Bagi seorang wanita bekerja purna waktu sekaligus ibu rumah tangga dengan dua putra kecil seperti penulis, hidup di dua saja sudah cukup full, penuh!
Dua dunia bukan berarti bergelut di rumah dan di pekerjaan saja, melainkan dunia nyata dan dunia maya.Â
Dunia nyata, tempat kita semua bisa berkumpul dengan keluarga dan kerabat, di rumah dan di kantor. Sudah pasti harus dijalani, tak bisa dipilih. Kita lahir dan hidup secara fisik, bukan tanpa wujud.
Dunia maya, tempat kita berkomunikasi karena keterbatasan waktu, tempat dan sarana untuk bertemu secara fisik. Adanya internet, ponsel, komputer, hingga segala macam gawai berikut perangkat lunak dan aplikasi dianggap mempermudah dan mempersingkat jarak.

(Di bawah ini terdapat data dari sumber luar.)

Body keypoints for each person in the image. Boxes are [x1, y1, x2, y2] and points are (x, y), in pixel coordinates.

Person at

Zaman now serba salah dan sulit jika kita berusaha 'berada' di satu dunia saja. Mengapa?
Jika dunia nyata saja kita utamakan, sementara dunia maya kita abaikan, rasanya sekarang sudah tak mungkin lagi. Banyak orang merasa 'kok lebih enak dulu ya, sebelum ada internet!' Apakah Anda mengalami? 'Mau libur medsos, ah. Capek. Makan ati!' atau 'Mau tutup akun, ah!' dan masih banyak lagi alasan undur diri dan say bye-bye. Namun sejam atau sehari atau seminggu, paling lama beberapa bulan pasti akan buat akun baru atau minimal stalking teman.
Mengapa dunia maya sulit ditinggalkan? Jika tidak online beberapa jam saja, kita sudah dicari-cari semua orang. Entah bos, suami, atau sahabat. Dikira ada apa-apa, kenapa-napa (ada masalah), sedang bad mood atau ngambek. Atau ketinggalan info grup WA yang penting-penting jadi ada yang hilang, misalnya jadwal atau info anak-anak (siswa) yang di-share di grup sekolah. Padahal off hanya gara-gara lagi cas hape, lowbatt atau kuota habis.

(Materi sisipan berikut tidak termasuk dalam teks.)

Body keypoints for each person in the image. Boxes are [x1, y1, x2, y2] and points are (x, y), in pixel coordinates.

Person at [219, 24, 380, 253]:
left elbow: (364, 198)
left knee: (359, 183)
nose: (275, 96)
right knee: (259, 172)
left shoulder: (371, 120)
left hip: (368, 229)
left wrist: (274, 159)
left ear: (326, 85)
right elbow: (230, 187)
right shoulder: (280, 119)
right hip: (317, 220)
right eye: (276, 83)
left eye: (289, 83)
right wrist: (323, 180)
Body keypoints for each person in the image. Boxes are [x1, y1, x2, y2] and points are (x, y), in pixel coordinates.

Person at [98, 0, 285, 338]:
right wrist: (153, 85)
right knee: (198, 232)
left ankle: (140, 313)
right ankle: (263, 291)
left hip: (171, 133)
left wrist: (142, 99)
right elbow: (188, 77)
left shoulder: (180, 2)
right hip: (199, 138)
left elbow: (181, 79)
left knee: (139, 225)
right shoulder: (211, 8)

Apalagi jika misalnya harus hidup di metaverse, dunia virtual baru di mana konon semua hal bisa dilakukan termasuk belajar, jalan-jalan, main game, bahkan bekerja. Penulis belum pernah mencoba metaverse, akan tetapi sepertinya akan ribet jika harus spesial mengenakan perangkat virtual reality dan sebagainya untuk bisa mengakses metaverse.Â
Bayangkan jika kita harus ada/'hidup' di tiga dunia. Tak mungkin pilih salah satu saja. Nyata saja, zonk. Maya saja, nyata terbengkalai. Rumah berantakan. Pekerjaan penulis yang tentu saja belum bisa maya, keteteran.

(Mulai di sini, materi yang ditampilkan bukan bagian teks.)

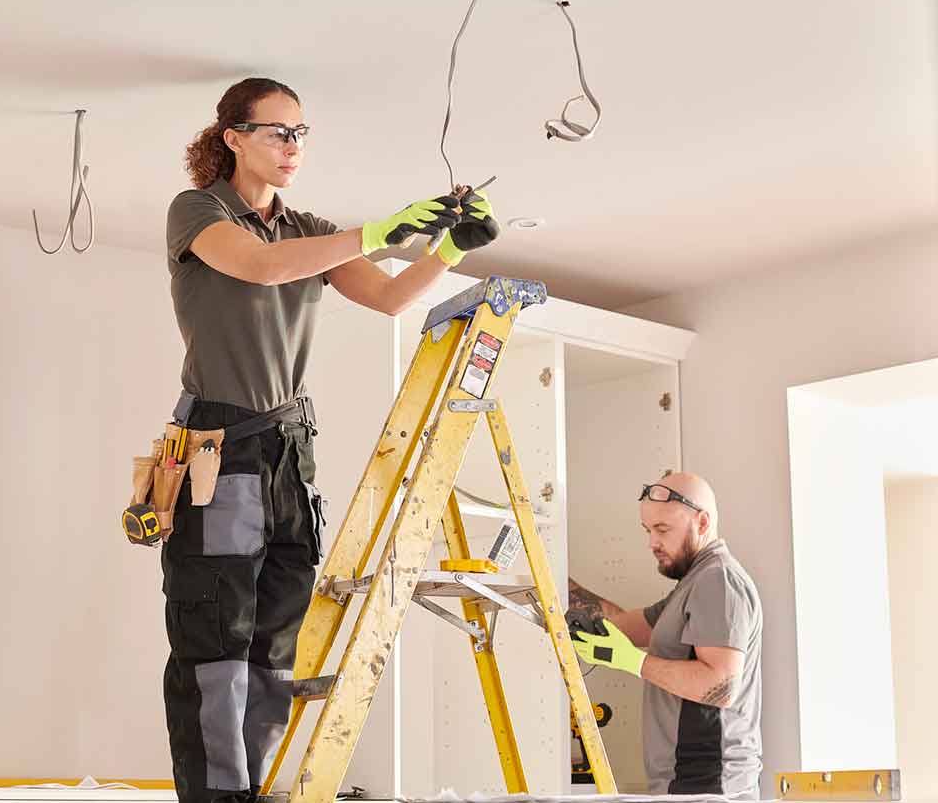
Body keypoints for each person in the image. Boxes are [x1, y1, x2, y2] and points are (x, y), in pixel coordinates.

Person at [159, 76, 495, 803]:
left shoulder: (309, 227)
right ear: (235, 138)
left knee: (276, 642)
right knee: (215, 640)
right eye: (278, 131)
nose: (292, 147)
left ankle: (253, 786)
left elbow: (388, 297)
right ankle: (217, 797)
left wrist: (450, 250)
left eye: (301, 134)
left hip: (288, 452)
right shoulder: (199, 211)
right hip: (221, 451)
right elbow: (260, 266)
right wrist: (377, 231)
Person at [567, 472, 764, 799]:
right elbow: (618, 624)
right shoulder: (693, 585)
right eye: (647, 530)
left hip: (709, 785)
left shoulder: (718, 581)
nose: (652, 543)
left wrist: (634, 662)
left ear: (702, 523)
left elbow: (722, 686)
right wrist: (554, 575)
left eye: (662, 530)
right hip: (686, 784)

Apalagi jika nanti kita tidak hadir di metaverse, nanti dikira kita somse, ngambekan atau malah sama seperti di dunia maya, akan ada masa di mana kita letakkan gawai dan mau healing aja.
Bukan menolak, pesimis atau kurang suka. Teknologi ini sangat menarik dan bisa jadi kelak sangat membantu. Tapi etapi, rasanya 'sih, penulis belum bisa jika kelak cepat-lambat kita harus eksis dan 'hidup' di tiga dunia, bagaimana dengan Anda?